After 300+ revisions of Kane running on LangGraph, here are the production lessons that cost us weekends.
Lesson 1: The Firestore Singleton Rule
Kane runs as a single long-lived process on Cloud Run. Every tool, every skill, every endpoint shares the same Firestore instance.
If you call db.settings() in a tool module, it will throw "Firestore has already been initialized" because the main process already called it. Use a shared getDb() helper. Always.
Lesson 2: Checkpoints Are Cheap Until They're Not
LangGraph checkpoints are great for conversation continuity. But if you're checkpointing every tool call in a long-running pipeline (like our Morning Wire), you'll end up with 50+ checkpoint writes per article, each as a Firestore document. At scale, your checkpoint collection becomes your largest cost center.
Solution: Only checkpoint at meaningful state transitions, not every step.
Lesson 3: Tool Routing > Intent Classification
We originally had a two-brain architecture: Slack would classify intent, then route to LangGraph.
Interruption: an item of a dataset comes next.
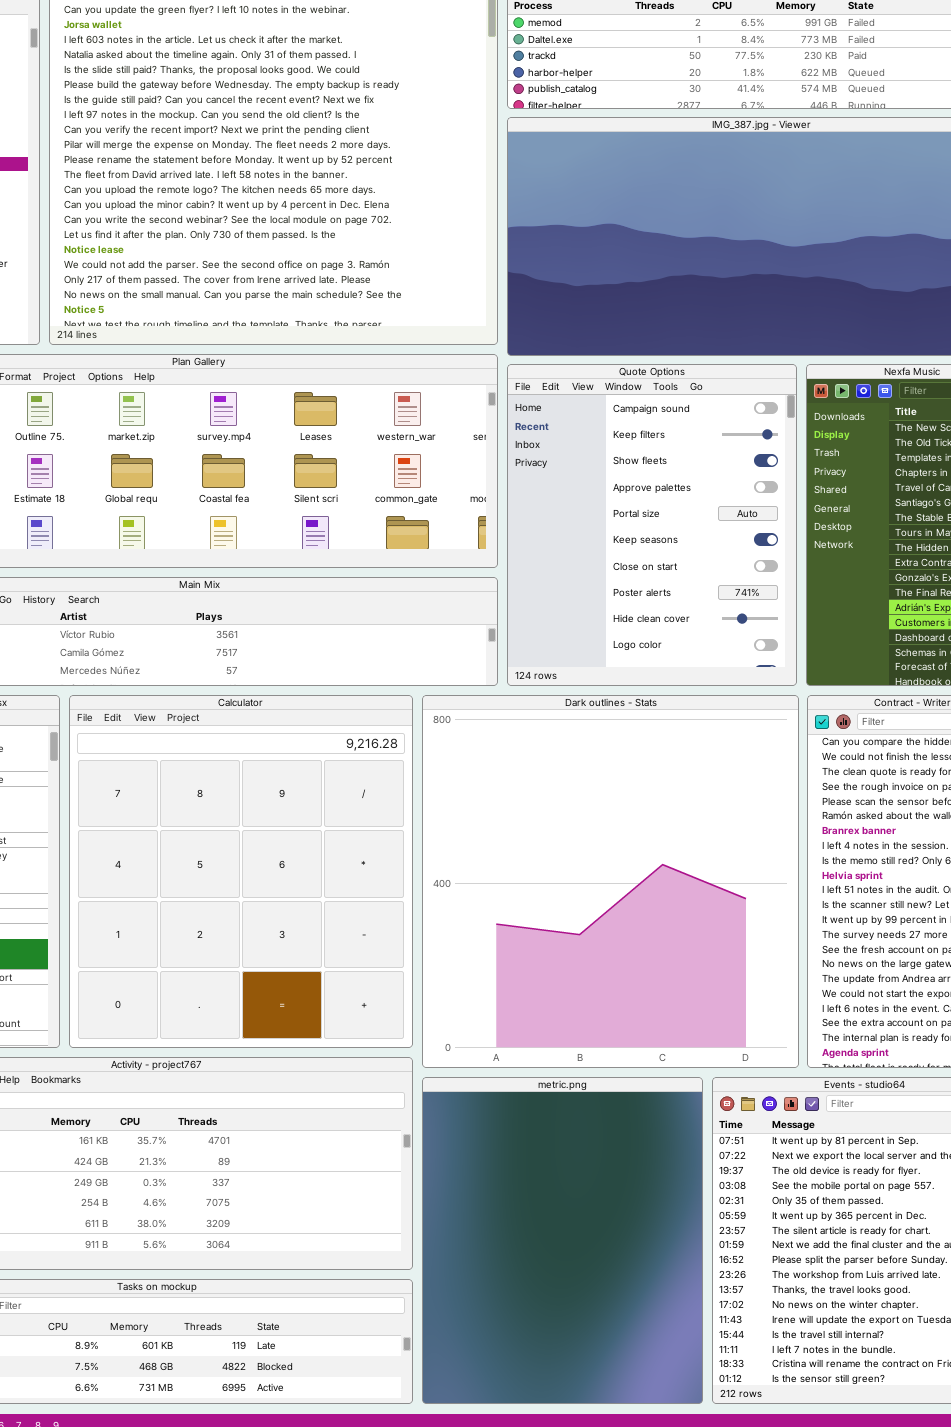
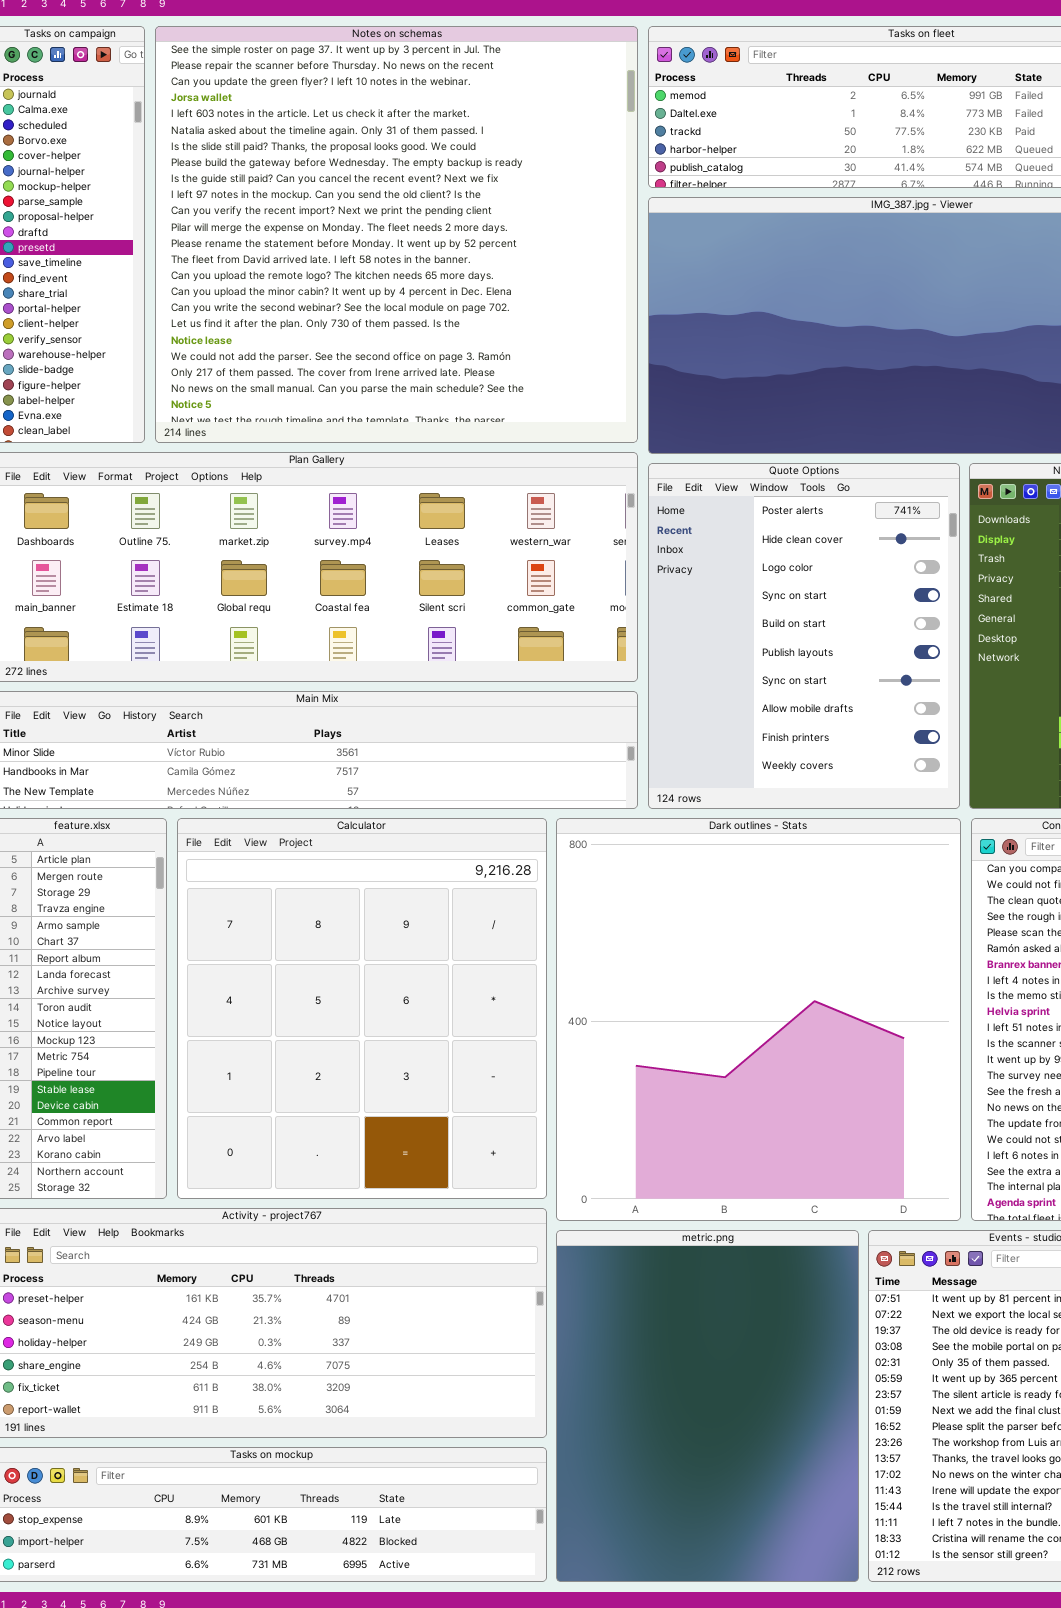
Quote Options: [507,364,797,686] -> [648,463,960,809], scrolled down 7 rows

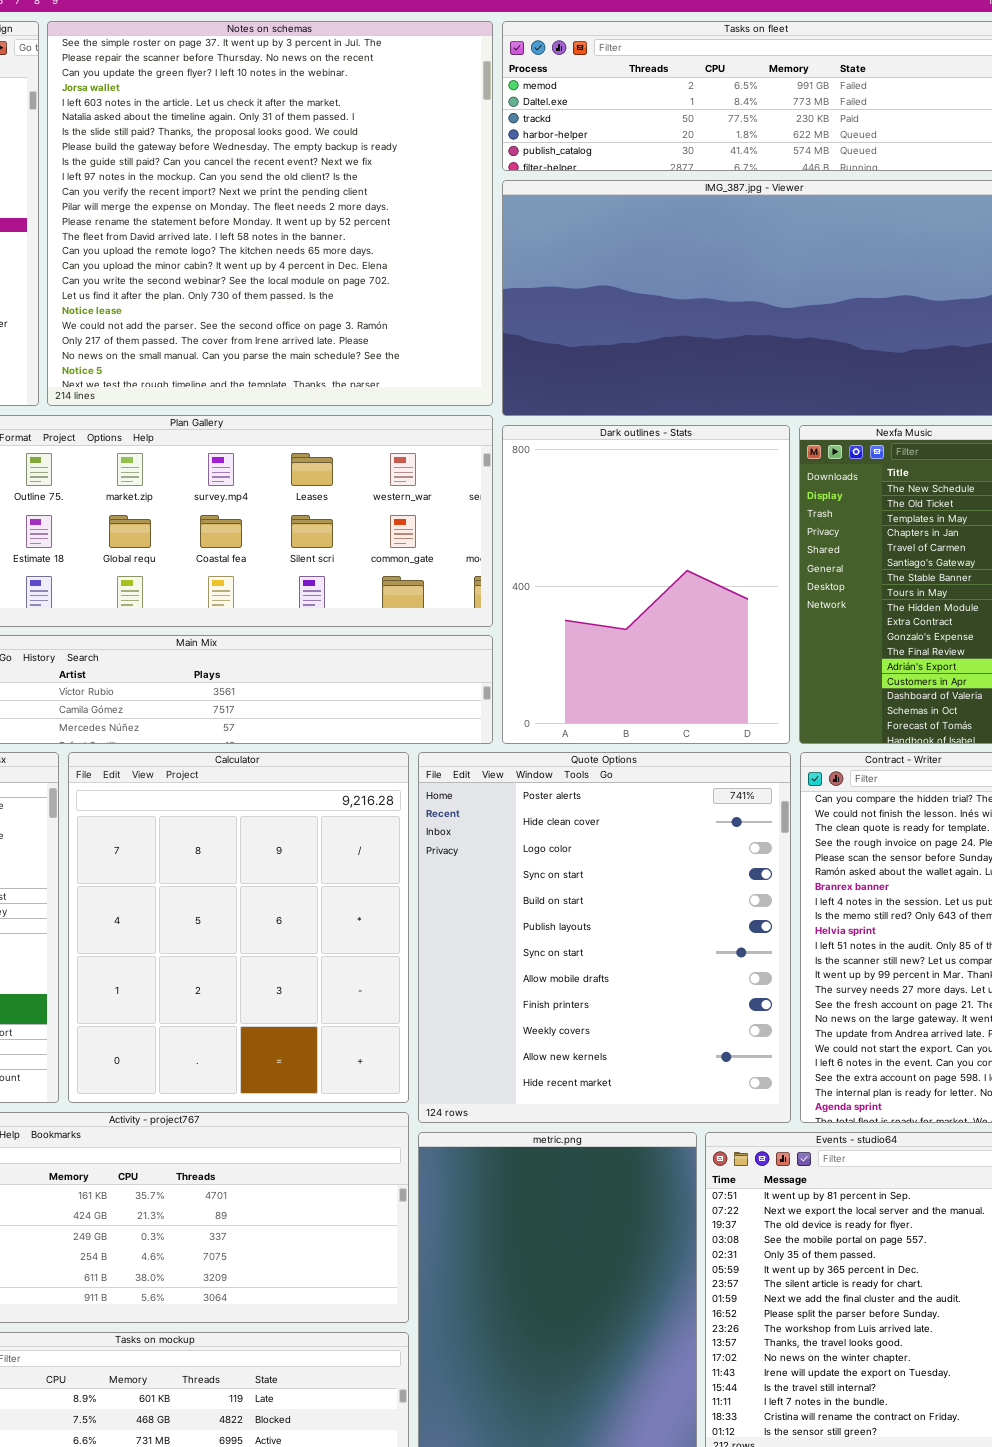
Quote Options: [648,463,960,809] -> [418,752,791,1123], moved, resized
Dark outlines - Stats: [556,818,961,1221] -> [502,425,790,744], moved, resized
This added latency and a failure mode for zero benefit.
Now everything goes straight to LangGraph. The LLM is better at routing than any regex or classifier we could build.
Lesson 4: Rate Limiting Is Your Responsibility
LangGraph won't rate-limit your Vertex AI calls. If your graph has 10 parallel tool calls that each call Gemini, you'll hit 429s immediately.
Solution: Exponential backoff on every LLM call. 2s, 4s, 8s. Non-negotiable.